Supply chain attacks are continuously evolving, presenting a persistent threat to the operations and confidential data of both public agencies and private enterprises. To mitigate this risk, we recommends the following actions:

• Reduce your exposure to internet-based attacks, prevent lateral movement within your network, and block command-and-control (C2) communications by implementing a zero-trust architecture.
• Enhance security by enabling comprehensive TLS/SSL inspection and advanced threat prevention for traffic between workloads and the internet.
• Deploy an inline cloud sandbox to detect and thwart unknown threats effectively.
• Continuously update protections against known C2 traffic to adapt to emerging threat landscapes.
• Minimize the impact of lateral movement by implementing identity-based micro segmentation for cloud workloads.
• Prioritize vendors with a proven track record of ensuring the highest levels of confidentiality, integrity, and availability.

Even if you’re unable to implement additional measures, focus on these two crucial steps, which significantly increase the difficulty for adversaries to infiltrate your environment and enhance your ability to detect unauthorized activities:

• Implement least-privileged access controls to restrict adversaries’ capabilities to exploit their foothold.
• Mandate multifactor authentication for accessing high-value assets to bolster security further.

FAQ’s

What Is SolarWinds?

SolarWinds provides IT infrastructure management software, including the widely used SolarWinds Orion platform for network monitoring.

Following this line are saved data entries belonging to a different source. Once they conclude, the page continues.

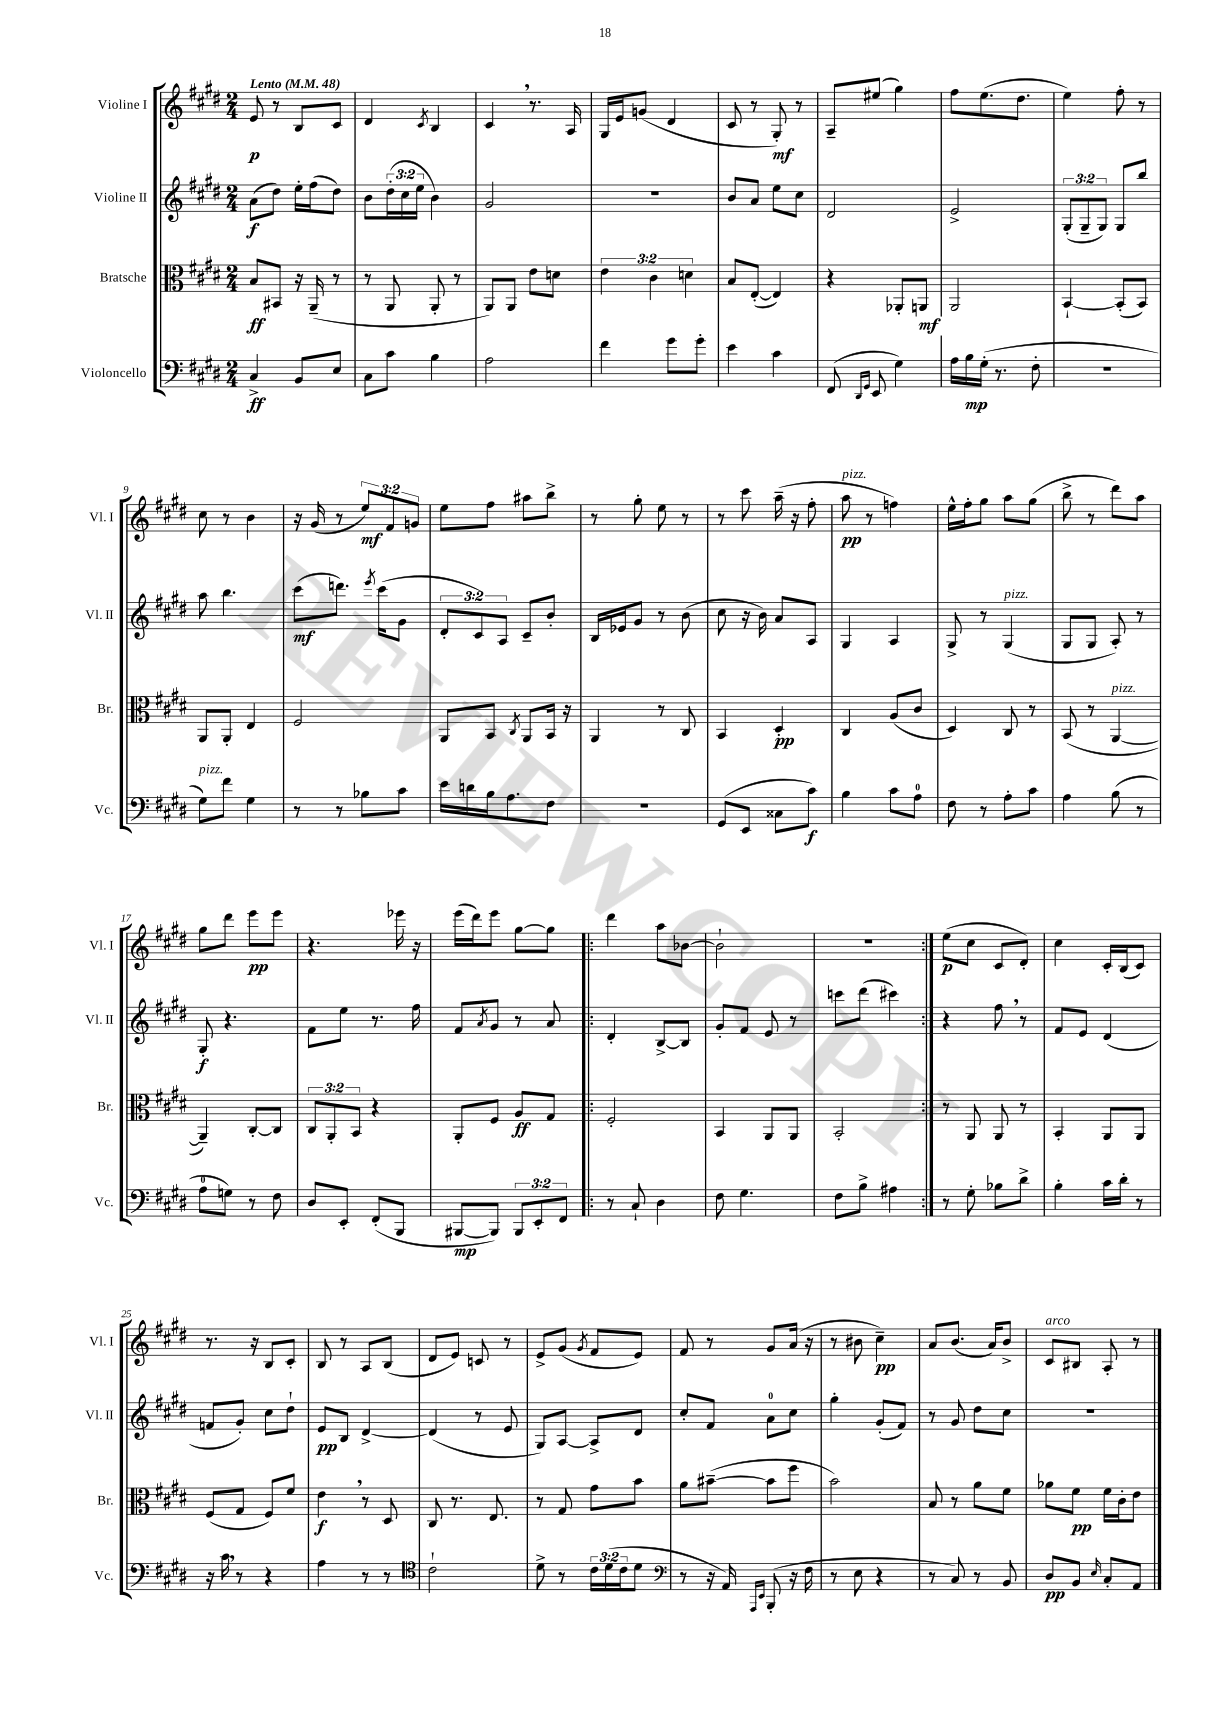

**kern	**kern	**kern	**kern
*staff4	*staff3	*staff2	*staff1
*clefF4	*clefC3	*clefG2	*clefG2
*k[f#c#g#d#]	*k[f#c#g#d#]	*k[f#c#g#d#]	*k[f#c#g#d#]
*M2/4	*M2/4	*M2/4	*M2/4
*MM48	*MM48	*MM48	*MM48
4C#^/	8B/L	(8a\L	8e/
.	8BB#/J	8dd#\J)	8r
8BB/L	16r	16ee'\LL	8B/L
.	(16AA~/	(16ff#\J	.
8E/J	8r	8dd#\J)	8c#/J
=	=	=	=
8C#\L	8r	8b\L	4d#/
8c#\J	8AA/	(24dd#'\L	.
.	.	24cc#\	.
.	.	24ee\JJ	.
.	.	.	8qc#/
4B\	8AA'/	4b\)	4B/
.	8r	.	.
=	=	=	=
2A\	8AA/L)	2g#/	4c#/
.	8AA/J	.	.
.	8e\L	.	8.r
.	8d\J	.	.
.	.	.	16A/
=	=	=	=
4f#\	6e\	2r	16G#/LL
.	.	.	16e/J
.	.	.	(8g/J
.	6c#\	.	.
8g#\L	.	.	4d#/
.	6d\	.	.
8g#'\J	.	.	.
=	=	=	=
4e\	8B/L	8b/L	8c#/
.	([8E'/J	8a/J	8r
4c#\	4E/])	8ee\L	8G#'/)
.	.	8cc#\J	8r
=	=	=	=
(8FF#/	4r	2d#/	8A~/L
16qqDD#/LL	.	.	.
16qqGG#/JJ	.	.	.
8EE/	.	.	(8ee#/J
4G#\)	8AA-'/L	.	4gg#\)
.	8AA/J	.	.
=	=	=	=
16A\LL	2AA/	2e^/	8ff#\L
16B\	.	.	.
(16G#'\JJ	.	.	(8.ee\
8.r	.	.	.
.	.	.	8.dd#\J
8F#'\	.	.	.
=	=	=	=
2r	[4BB`/	(12G#'/L	4ee\)
.	.	12G#~/	.
.	.	12G#/J)	.
.	(8BB'/]L	8G#/L	8ff#'\
.	8BB/J)	8bb/J	8r
=	=	=	=
8G#\L)	8AA/L	8aa\	8cc#\
8f#\J	8AA'/J	4.bb\	8r
4G#\	4E/	.	4b\
=	=	=	=
8r	2F#/	(8ccc#\L	16r
.	.	.	(16g#/
8r	.	8.ddd\J)	8r
8B-\L	.	.	12ee/L)
.	.	8qeee/	.
.	.	(16ccc#\LK	.
.	.	.	12f#/
8c#\J	.	8g#\J	.
.	.	.	12g/J
=	=	=	=
16e\LL	8AA/L	12d#'/L	8ee\L
16d\	.	.	.
.	.	12c#/)	.
16B\J	8BB/J	.	8ff#\J
.	.	12A/J	.
8.A\	.	.	.
.	8qC#/	.	.
.	8AA/L	8c#~/L	8aa#\L
8F#\J	16BB/Jk	8b'/J	8bb^\J
.	16r	.	.
=	=	=	=
2r	4AA/	16B/LL	8r
.	.	16e-/J	.
.	.	8g#/J	8gg#'\
.	8r	8r	8ee\
.	8C#/	(8b\	8r
=	=	=	=
(8GG#/L	4BB/	8cc#\	8r
8EE/J	.	16r	8ccc#\
.	.	16b\)	.
8C##\L	4D#'/	8a/L	(16aa~\
.	.	.	16r
8c#\J)	.	8A/J	8ff#'\
=	=	=	=
4B\	4C#/	4G#/	8aa\
.	.	.	8r
8c#\L	(8A/L	4A/	4ff\)
8A\J	8c#/J	.	.
=	=	=	=
8F#\	4D#/)	8G#^/	16ee^^\LL
.	.	.	16ff#'\J
8r	.	8r	8gg#\J
8A'\L	8C#/	(4G#/	8aa\L
8c#\J	8r	.	(8gg#\J
=	=	=	=
4A\	(8BB/	8G#/L	8bb^\
.	8r	8G#/J	8r
(8B\	[4AA/	8A'/)	8ddd#\L)
8r	.	8r	8aa\J
=	=	=	=
8A\L	4AA~/])	8G#'/	8gg#\L
8G\J)	.	4.r	8ddd#\J
8r	[8C#'/L	.	8eee\L
8F#\	8C#/]J	.	8eee\J
=	=	=	=
8D#/L	12C#/L	8f#\L	4.r
.	12AA'/	.	.
8EE'/J	.	8ee\J	.
.	12BB/J	.	.
(8FF#'/L	4r	8.r	.
8BBB/J	.	.	16eee-\
.	.	16ff#\	16r
=	=	=	=
[8BBB#/L	8AA'/L	8f#/L	(16eee\LL
.	.	.	16ddd#\J)
.	.	8qa/	.
8BBB#/]J)	8F#/J	8g#/J	8eee\J
12BBB#/L	8A/L	8r	[8gg#\L
12EE'/	.	.	.
.	8G#/J	8a/	8gg#\]J
12FF#/J	.	.	.
=!|:	=!|:	=!|:	=!|:
8r	2F#'/	4d#'/	4ddd#\
8C#`/	.	.	.
4D#\	.	[8B^/L	8aa\L
.	.	8B/]J	[8b-\J
=	=	=	=
8F#\	4BB/	8g#'/L	2b-`\]
4.G#\	.	8f#/J	.
.	8AA/L	8e/	.
.	8AA/J	8r	.
=	=	=	=
8F#\L	2BB'/	8ccc\L	2r
8B^\J	.	(8ddd#\J	.
4A#\	.	4ccc#\)	.
=:|!	=:|!	=:|!	=:|!
8r	8r	4r	(8ee\L
8G#'\	8AA/	.	8cc#\J
8B-\L	8AA/	8ff#\	8c#/L
8d#^\J	8r	8r	8d#'/J)
=	=	=	=
4B'\	4BB'/	8f#/L	4cc#\
.	.	8e/J	.
16c#\LL	8AA/L	(4d#/	16c#'/LL
16d#'\JJ	.	.	(16B/J
8r	8AA/J	.	8c#/J)
=	=	=	=
16r	(8F#/L	8f/L	8.r
16c#\	.	.	.
8r	8G#/J	8g#'/J)	.
.	.	.	16r
4r	8F#/L)	8cc#\L	8B/L
.	8f#/J	8dd#`\J	8c#'/J
=	=	=	=
4A\	4e\	8e/L	8B/
.	.	8B/J	8r
8r	8r	[4d#^/	8A/L
8r	8D#/	.	(8B/J
=	=	=	=
*clefC4	*	*	*
2c#`\	8C#/	(4d#/]	8d#/L
.	8.r	.	8e/J)
.	.	8r	8c/
.	8.E/	.	.
.	.	8e/	8r
=	=	=	=
8d#^\	8r	8G#/L)	8e^/L
8r	8G#/	[8A/J	(8g#/J
.	.	.	8qg#/
24c#\LL	8g#\L	8A^/]L	8f#/L
(24d#\	.	.	.
24c#\J	.	.	.
8d#\J	8b\J	8d#/J	8e/J)
=	=	=	=
*clefF4	*	*	*
8r	8a\L	8cc#'/L	8f#/
16r	([8b#~\J	8f#/J	8r
16AA/)	.	.	.
16qqAAA/LL	.	.	.
16qqEE/JJ	.	.	.
(8BBB'/	8b#\]L	8a\L	8g#/L
16r	8ff#\J	8cc#\J	(16a/Jk
16F#\	.	.	16r
=	=	=	=
8r	2b\)	4gg#'\	8r
8E\	.	.	8b#\
4r	.	(8g#'/L	4cc#~\)
.	.	8f#/J)	.
=	=	=	=
8r	8B/	8r	8a/L
8C#/)	8r	8g#/	(8.b/J
8r	8a\L	8dd#\L	.
.	.	.	16a/LK)
8BB/	8f#\J	8cc#\J	8b^/J
=	=	=	=
8D#/L	8a-\L	2r	8c#/L
8BB/J	8f#\J	.	8B#/J
16qqE/	.	.	.
8C#'/L	16f#\LL	.	8A'/
.	16c#'\J	.	.
8AA/J	8e\J	.	8r
==	==	==	==
*-	*-	*-	*-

How Did the SolarWinds Cyberattack Work?

The attack, named SUNBURST, targeted specific Orion versions released between March and June 2020. Hackers exploited a backdoor in a plugin distributed with platform updates, allowing them to infiltrate organizations, steal data, and deploy malware.

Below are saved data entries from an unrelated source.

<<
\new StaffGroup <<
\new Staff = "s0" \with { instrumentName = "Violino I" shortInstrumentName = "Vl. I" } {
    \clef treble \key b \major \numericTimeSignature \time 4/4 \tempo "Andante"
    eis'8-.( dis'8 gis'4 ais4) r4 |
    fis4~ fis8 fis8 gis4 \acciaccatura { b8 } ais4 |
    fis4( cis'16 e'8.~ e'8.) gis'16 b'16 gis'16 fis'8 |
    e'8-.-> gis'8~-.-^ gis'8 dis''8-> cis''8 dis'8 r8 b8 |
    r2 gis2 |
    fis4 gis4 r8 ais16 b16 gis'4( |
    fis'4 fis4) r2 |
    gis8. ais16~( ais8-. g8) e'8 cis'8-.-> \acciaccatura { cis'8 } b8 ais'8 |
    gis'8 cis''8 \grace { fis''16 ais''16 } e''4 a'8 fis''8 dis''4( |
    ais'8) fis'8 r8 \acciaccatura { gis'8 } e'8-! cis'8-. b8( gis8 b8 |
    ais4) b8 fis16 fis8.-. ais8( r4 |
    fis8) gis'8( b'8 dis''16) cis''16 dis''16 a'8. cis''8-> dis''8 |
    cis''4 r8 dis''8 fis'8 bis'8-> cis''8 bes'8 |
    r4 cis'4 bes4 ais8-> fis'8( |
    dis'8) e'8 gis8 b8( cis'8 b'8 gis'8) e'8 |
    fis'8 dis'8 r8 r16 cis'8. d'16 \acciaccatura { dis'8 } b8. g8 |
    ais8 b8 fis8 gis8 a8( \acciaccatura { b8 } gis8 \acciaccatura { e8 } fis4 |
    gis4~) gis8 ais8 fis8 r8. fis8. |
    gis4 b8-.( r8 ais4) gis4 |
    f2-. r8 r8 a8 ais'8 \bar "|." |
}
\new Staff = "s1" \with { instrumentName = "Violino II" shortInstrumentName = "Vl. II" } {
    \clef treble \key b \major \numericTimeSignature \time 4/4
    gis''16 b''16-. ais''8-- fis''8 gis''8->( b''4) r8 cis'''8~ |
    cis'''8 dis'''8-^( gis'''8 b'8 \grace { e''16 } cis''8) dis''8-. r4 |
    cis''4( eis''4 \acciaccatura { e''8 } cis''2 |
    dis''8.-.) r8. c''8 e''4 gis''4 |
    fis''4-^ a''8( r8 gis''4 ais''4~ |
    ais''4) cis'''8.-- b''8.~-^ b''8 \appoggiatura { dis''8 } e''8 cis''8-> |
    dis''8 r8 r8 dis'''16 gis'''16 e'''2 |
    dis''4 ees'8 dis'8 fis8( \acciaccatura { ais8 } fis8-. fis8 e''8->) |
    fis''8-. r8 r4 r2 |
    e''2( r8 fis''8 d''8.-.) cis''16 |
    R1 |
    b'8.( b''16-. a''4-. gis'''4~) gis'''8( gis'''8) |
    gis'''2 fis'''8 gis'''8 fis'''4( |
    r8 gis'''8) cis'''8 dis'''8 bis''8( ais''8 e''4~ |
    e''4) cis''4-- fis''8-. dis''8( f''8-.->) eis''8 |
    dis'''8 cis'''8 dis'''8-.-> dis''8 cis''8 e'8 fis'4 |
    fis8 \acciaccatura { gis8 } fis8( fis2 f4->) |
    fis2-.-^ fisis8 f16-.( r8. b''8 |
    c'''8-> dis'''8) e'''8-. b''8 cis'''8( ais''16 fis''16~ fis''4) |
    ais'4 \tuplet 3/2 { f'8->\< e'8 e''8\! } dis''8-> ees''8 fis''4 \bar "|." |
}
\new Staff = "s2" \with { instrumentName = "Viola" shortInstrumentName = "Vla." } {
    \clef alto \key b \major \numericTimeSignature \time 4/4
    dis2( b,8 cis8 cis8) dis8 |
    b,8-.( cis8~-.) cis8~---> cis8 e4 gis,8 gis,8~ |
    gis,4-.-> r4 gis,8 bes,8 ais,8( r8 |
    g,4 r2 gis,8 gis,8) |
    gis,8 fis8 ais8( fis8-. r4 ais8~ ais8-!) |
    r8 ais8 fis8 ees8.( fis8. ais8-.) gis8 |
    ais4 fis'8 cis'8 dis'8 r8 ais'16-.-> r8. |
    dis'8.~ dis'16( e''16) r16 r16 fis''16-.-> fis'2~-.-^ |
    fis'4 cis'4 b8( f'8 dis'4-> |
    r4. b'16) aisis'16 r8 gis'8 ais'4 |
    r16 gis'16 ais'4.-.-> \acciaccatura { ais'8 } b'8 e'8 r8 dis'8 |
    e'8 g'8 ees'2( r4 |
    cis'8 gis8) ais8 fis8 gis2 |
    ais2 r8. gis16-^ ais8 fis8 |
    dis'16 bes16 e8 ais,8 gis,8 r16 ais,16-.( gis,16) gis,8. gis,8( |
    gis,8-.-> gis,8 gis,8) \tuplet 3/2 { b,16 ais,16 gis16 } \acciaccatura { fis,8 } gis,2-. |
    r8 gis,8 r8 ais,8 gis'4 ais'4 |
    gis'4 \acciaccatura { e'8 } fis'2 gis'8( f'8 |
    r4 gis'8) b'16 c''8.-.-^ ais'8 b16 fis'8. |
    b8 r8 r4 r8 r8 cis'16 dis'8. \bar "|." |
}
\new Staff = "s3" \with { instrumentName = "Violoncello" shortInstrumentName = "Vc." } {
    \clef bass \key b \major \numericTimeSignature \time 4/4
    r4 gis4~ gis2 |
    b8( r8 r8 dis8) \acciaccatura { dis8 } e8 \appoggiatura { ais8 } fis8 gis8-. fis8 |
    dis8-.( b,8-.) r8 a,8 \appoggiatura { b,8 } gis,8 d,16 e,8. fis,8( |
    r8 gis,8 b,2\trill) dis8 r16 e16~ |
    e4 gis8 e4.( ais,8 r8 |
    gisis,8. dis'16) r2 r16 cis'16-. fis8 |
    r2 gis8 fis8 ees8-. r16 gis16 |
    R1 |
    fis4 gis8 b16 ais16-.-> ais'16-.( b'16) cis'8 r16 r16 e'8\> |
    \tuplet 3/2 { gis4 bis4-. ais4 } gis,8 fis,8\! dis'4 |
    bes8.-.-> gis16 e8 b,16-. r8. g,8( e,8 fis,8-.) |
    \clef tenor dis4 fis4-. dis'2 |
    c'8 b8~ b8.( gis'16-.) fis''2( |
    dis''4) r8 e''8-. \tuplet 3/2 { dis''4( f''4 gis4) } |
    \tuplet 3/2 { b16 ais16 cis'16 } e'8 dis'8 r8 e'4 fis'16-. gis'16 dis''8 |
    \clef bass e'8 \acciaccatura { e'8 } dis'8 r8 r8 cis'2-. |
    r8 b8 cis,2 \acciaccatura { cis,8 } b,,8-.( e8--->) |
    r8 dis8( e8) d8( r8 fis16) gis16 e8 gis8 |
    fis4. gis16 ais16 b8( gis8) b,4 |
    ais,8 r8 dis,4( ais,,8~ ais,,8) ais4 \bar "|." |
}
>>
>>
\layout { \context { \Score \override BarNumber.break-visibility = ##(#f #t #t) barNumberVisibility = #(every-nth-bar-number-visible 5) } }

How Can You Identify If You’ve Been Attacked?

Monitor for suspicious network activity, such as altered system tasks or unusual user account creation, especially if using affected Orion versions listed.

What Should You Do If You Suspect You’re at Risk?

Isolate affected systems, review logs for signs of compromise, reset SolarWinds Orion credentials, update to the latest version, and check other potentially impacted SolarWinds products.

Best Practices for Protecting Your Organization

Implement a zero-trust architecture, enable TLS/SSL inspection, use advanced threat prevention measures, deploy a cloud sandbox, update protections against known threats, implement microsegmentation, enforce least-privileged access, and mandate multifactor authentication.

Conclusion

The SolarWinds cyberattack underscores the ever-present threat of supply chain vulnerabilities. By understanding the attack, staying vigilant for signs of compromise, and implementing robust security measures, organizations can mitigate risks. Through proactive defense strategies and ongoing adaptation, businesses can protect their networks and data from evolving cyber threats, ensuring resilience in the face of future challenges.